I decided to use brass fittings since it's a cheap alternative to stainless steel. I've read that brass can contain a small amount of surface lead, which doesn't exactly lend itself kindly to brewing. Fortunately there is a process to cleanse brass called pickling. You need to prepare a solution of two parts vinegar/one part hydrogen peroxide and let the brass soak for about 5 minutes. It's important to remove the brass and rinse before it turns a greenish blue. I had the brass begin to turn this color so I had to redo the process. In the end everything that will come in contact with the wort looked good to me.

The stainless steal braid I'm using is a toilet supply tube. I hacked off both ends and pulled out the rubber tubing. The braid will act as a filter for the mash tun allowing the wort pass through and leaving the spent grains behind. I've made a spiral coil from copper wire to line the inside of the braid. My hope is this will prevent the tube from crushing due to the weight of the grains. This could cause a stuck sparge. It's a little challenging to get the spiral through because the braid' s like a Chinese finger trap. My fingers bled from the frayed stainless steel. Take my advise and use something to feed the spiral through like a wire tie as pictured above.

After the wire is through I secured the one end with a brass nut and wire tie. This will not only force the liquid through the braid by closing off the end, but will also provide enough weight to keep the braid on the bottom of the tun when stirring.

Before attaching the fittings I've made sure to wrap the threads with teflon tape to avoid them getting stuck together. Wrap it the same way the threads will screw together.

I needed to attach some washers so I could fully tighten everything. I also used a rubber washer and the original rubber gasket from the cooler to ensure it didn't leak.

Here's the braid secured. The brass fitting wasattached to the braid with wire ties just like the bolt.

All secured tightly and ready to use.

Success!

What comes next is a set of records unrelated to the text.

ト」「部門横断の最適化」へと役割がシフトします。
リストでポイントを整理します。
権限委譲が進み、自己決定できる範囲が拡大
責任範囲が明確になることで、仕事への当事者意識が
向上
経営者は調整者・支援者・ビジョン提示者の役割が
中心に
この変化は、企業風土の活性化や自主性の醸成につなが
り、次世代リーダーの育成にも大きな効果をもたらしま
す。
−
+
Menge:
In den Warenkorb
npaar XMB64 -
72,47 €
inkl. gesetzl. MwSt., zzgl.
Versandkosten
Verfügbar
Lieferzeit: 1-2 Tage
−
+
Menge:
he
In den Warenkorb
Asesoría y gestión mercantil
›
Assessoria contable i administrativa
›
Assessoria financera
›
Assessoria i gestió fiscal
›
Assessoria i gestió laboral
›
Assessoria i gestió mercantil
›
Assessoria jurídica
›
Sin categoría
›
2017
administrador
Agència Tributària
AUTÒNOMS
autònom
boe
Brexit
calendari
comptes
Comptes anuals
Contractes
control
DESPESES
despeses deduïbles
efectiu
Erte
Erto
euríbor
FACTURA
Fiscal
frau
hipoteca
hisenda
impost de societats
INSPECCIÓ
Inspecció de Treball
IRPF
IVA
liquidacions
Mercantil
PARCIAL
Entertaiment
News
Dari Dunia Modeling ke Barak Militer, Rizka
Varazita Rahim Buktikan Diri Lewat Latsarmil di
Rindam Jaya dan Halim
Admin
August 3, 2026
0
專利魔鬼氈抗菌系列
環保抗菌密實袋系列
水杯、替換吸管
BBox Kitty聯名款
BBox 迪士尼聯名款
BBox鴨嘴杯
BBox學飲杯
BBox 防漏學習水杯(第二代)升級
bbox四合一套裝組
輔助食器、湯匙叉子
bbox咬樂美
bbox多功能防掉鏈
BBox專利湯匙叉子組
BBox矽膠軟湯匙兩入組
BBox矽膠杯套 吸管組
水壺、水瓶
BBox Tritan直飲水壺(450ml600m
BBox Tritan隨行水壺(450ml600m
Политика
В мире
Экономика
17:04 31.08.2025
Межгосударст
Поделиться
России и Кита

No leaks and everything is functioning properly.

I'm very pleased with the way this turned out. The total cost was right around $30. I think it should be durable enough to last for some time and also large enough to do some nice sized partial mashes (SPOILER ALERT: It worked great on it's inaugural run!). Since the cooler is only 5 gallons I'll have to upgrade again for all grain when the time comes, but this should be fun in the meantime.